▶ INSTRUCTIONS TO FOLLOW
Rewrite every row below with the field name "locality" renamed to "place", leaving everything else unchanged, and omit the pictures from your answer.

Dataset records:
(begin)

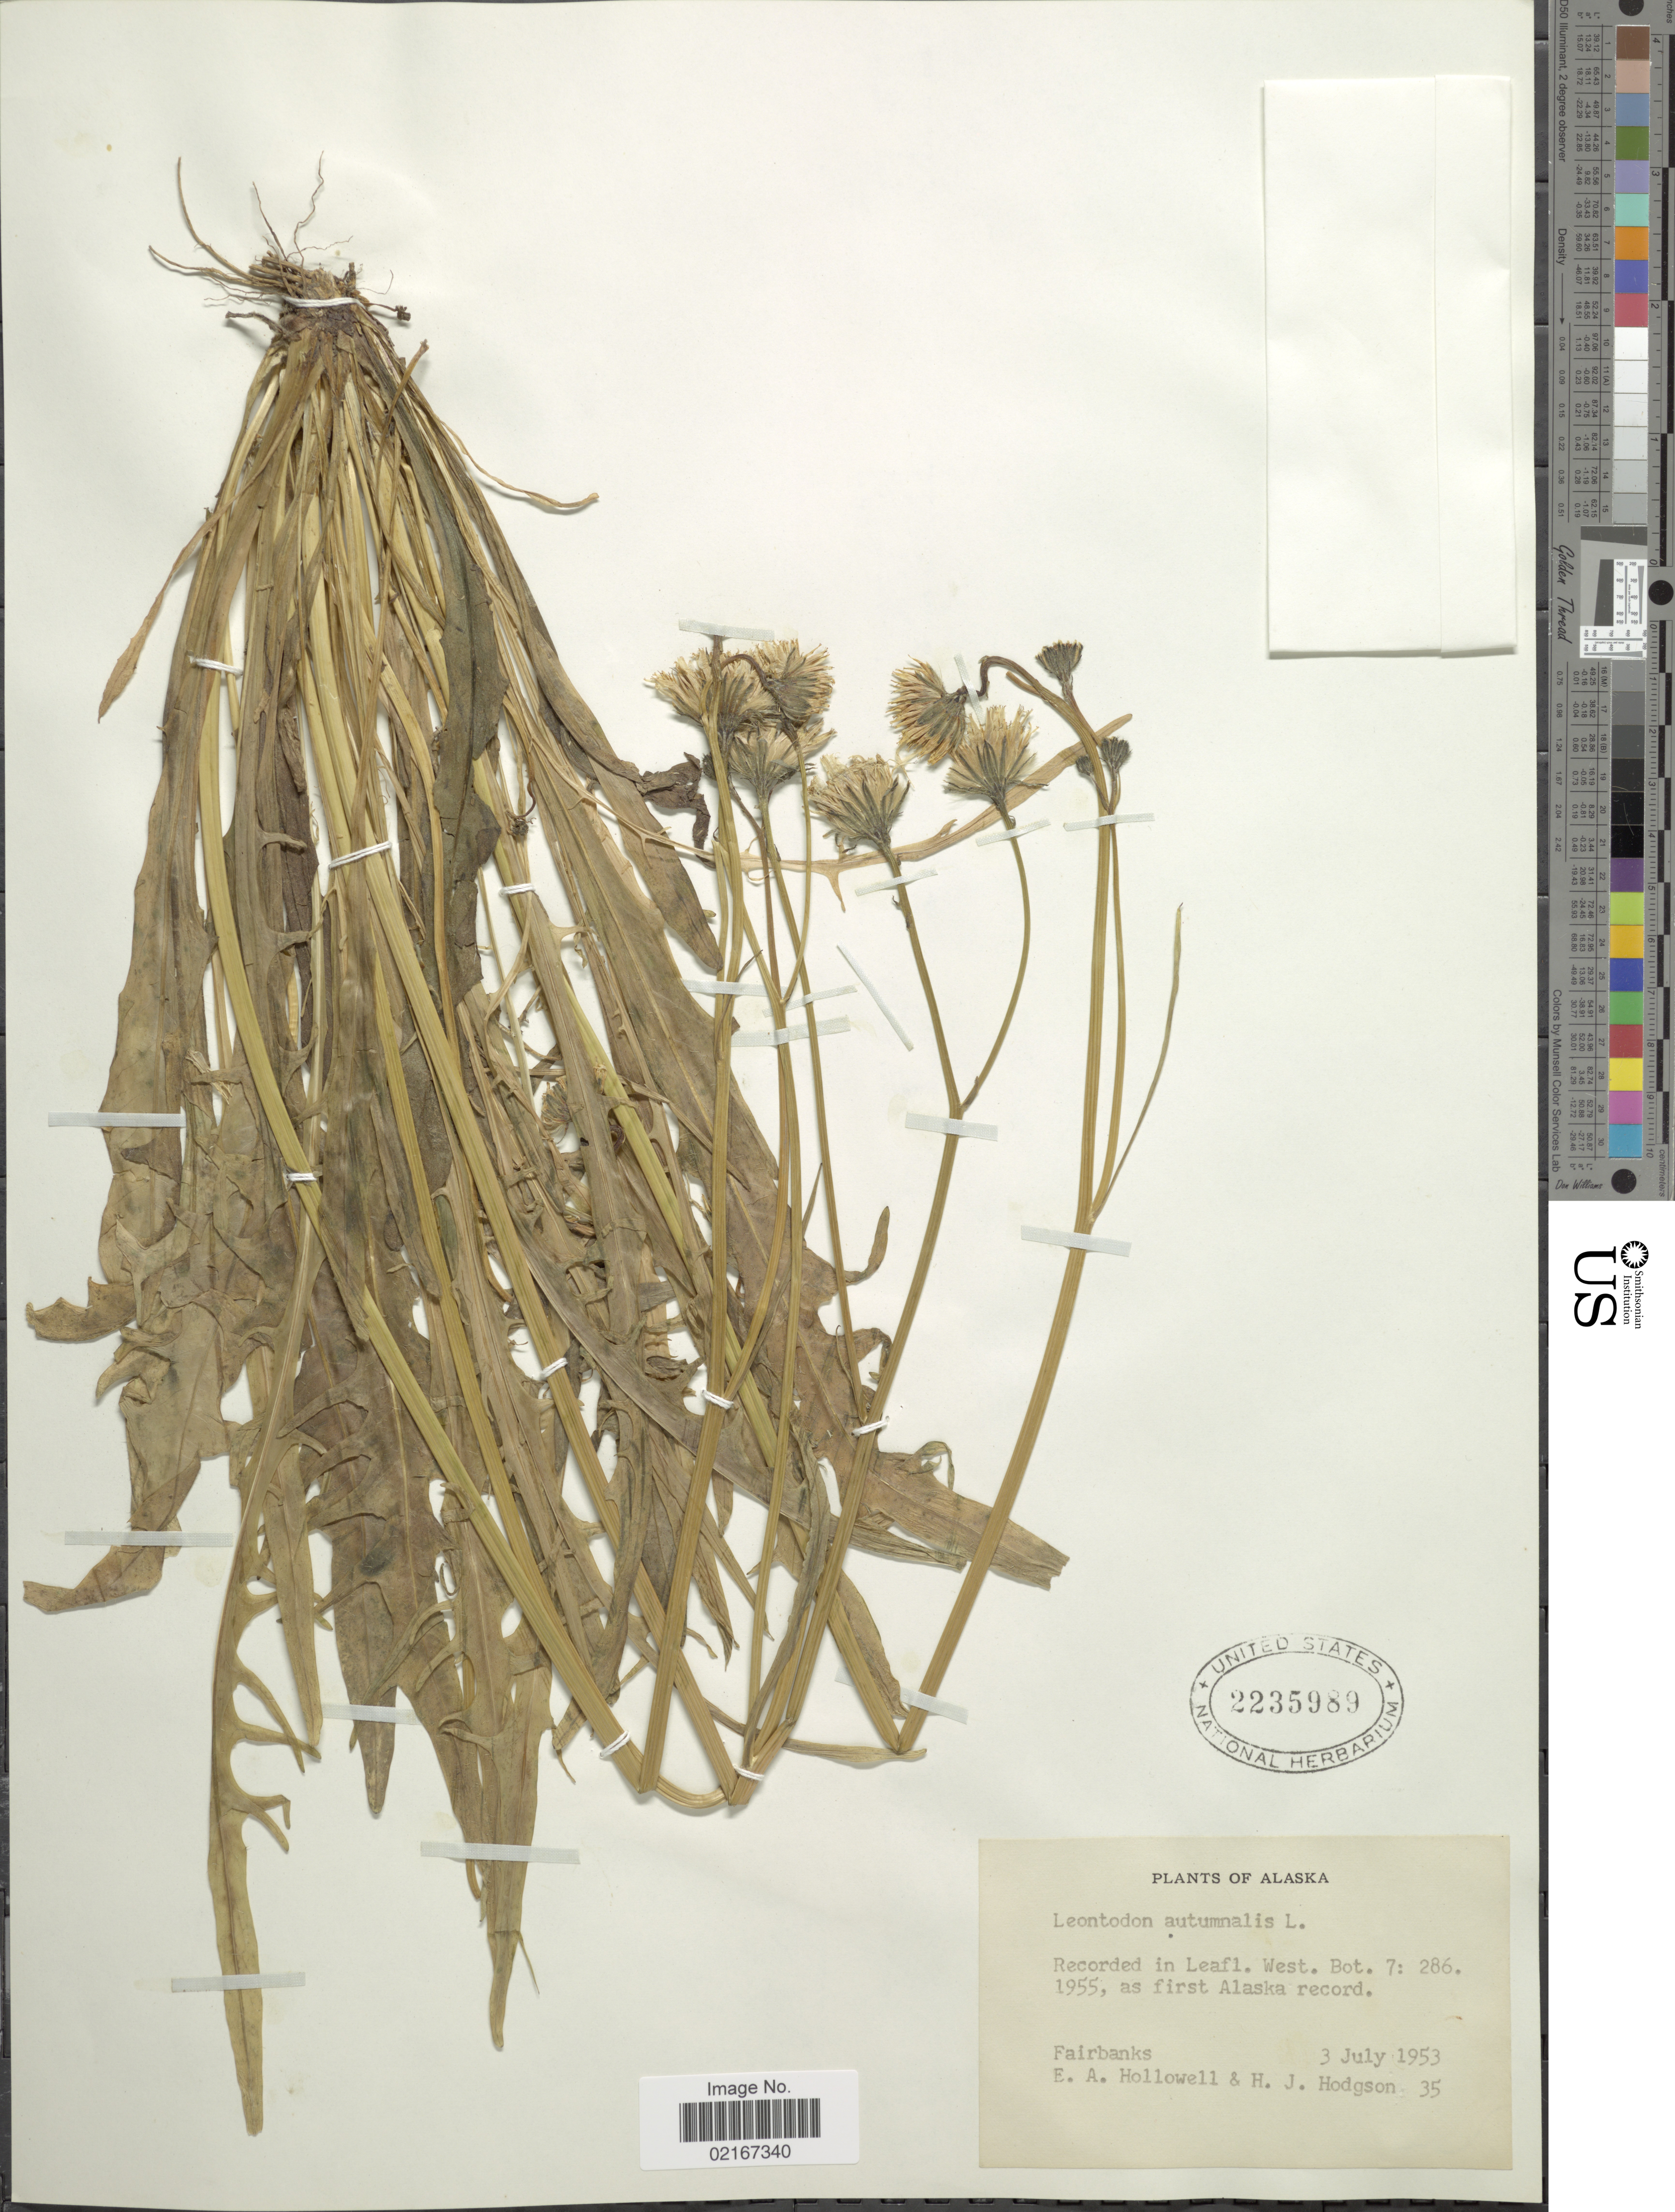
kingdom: Plantae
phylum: Tracheophyta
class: Magnoliopsida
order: Asterales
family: Asteraceae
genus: Scorzoneroides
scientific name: Scorzoneroides autumnalis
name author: (L.) Moench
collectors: E. Hollowell & H. J. Hodgson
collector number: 35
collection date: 1953-07-03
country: United States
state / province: Alaska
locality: Fairbanks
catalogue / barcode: US 2235989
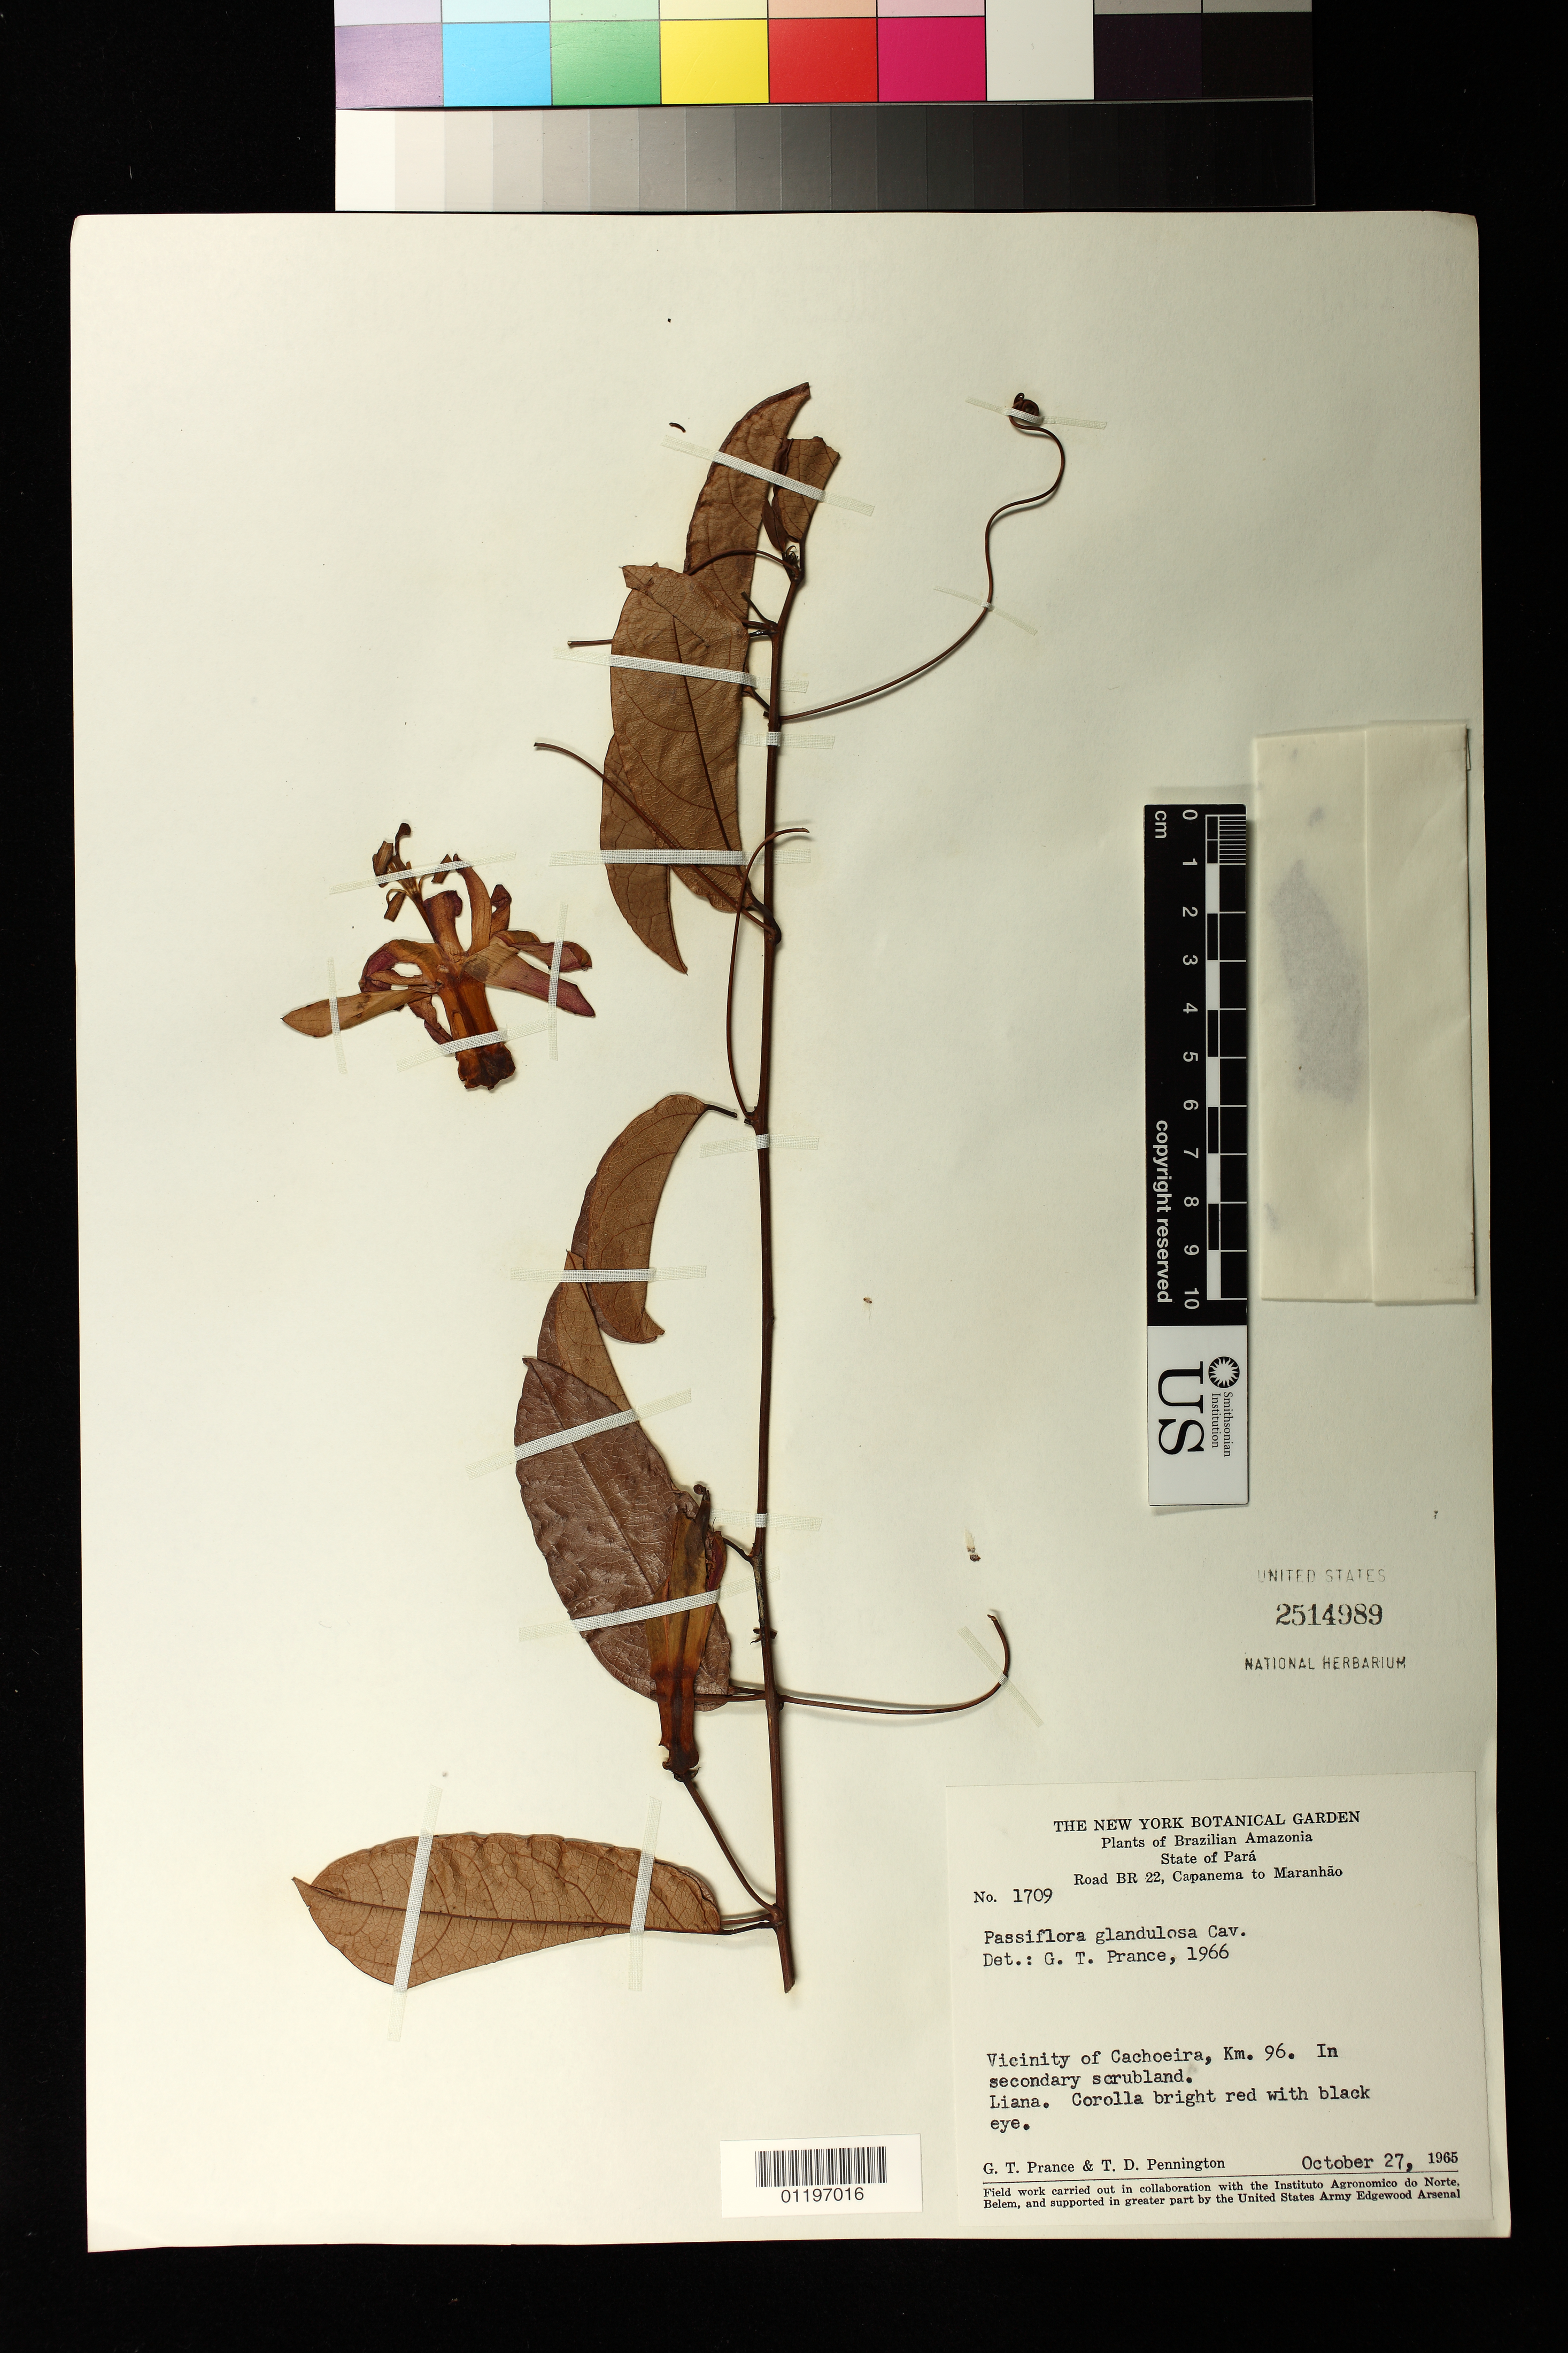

(end)

▶ WORKED ANSWER
kingdom: Plantae
phylum: Tracheophyta
class: Magnoliopsida
order: Asterales
family: Asteraceae
genus: Scorzoneroides
scientific name: Scorzoneroides autumnalis
name author: (L.) Moench
collectors: E. Hollowell & H. J. Hodgson
collector number: 35
collection date: 1953-07-03
country: United States
state / province: Alaska
place: Fairbanks
catalogue / barcode: US 2235989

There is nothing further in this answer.